Has Hong Kong become a failed state?

Hong Kong cannot protect its citizens, provide basic services or command the trust of its people, and it is failing to provide the safety and stability that a global financial centre needs.

Hong Kong is failing to provide the safety and stability a financial centre needs
(Image credit: Pavliha)

Hong Kong is starting to resemble a “failed state”, says Clara Ferreira Marques on Bloomberg. There is “palpable anxiety” in the coronavirus-hit city, where a bungled official response, shortages of masks and toilet-paper panics remind me of Russia during the “chaotic summer of 1998”. A failing state is one that cannot protect its citizens, provide basic services and command the trust of its people. With the city reeling from anti-government protests, it “is ticking most of those boxes”.

The city is failing to provide the safety and stability that a global financial centre needs. The contrast with Singapore is stark: the prognosis for Hong Kong’s “future as a financial hub looks poor”.

- Problem A
According to the definition in the article on Hong Kong, what three things does a failing state fail to do? List them.
- Problem B
Transcribe the part of the article on Hong Kong starting with "Has Hong Kong" and going on through "(Image credit: Pavliha)".

- Records supplied

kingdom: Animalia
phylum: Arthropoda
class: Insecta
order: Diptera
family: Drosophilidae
==
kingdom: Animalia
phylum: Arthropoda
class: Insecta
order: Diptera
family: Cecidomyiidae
...
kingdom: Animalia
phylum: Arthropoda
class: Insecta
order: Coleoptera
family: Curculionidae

- Answer A
- Protect its citizens
- Provide basic services
- Command the trust of its people

- Answer B
Has Hong Kong become a failed state?

Hong Kong cannot protect its citizens, provide basic services or command the trust of its people, and it is failing to provide the safety and stability that a global financial centre needs.

Hong Kong is failing to provide the safety and stability a financial centre needs
(Image credit: Pavliha)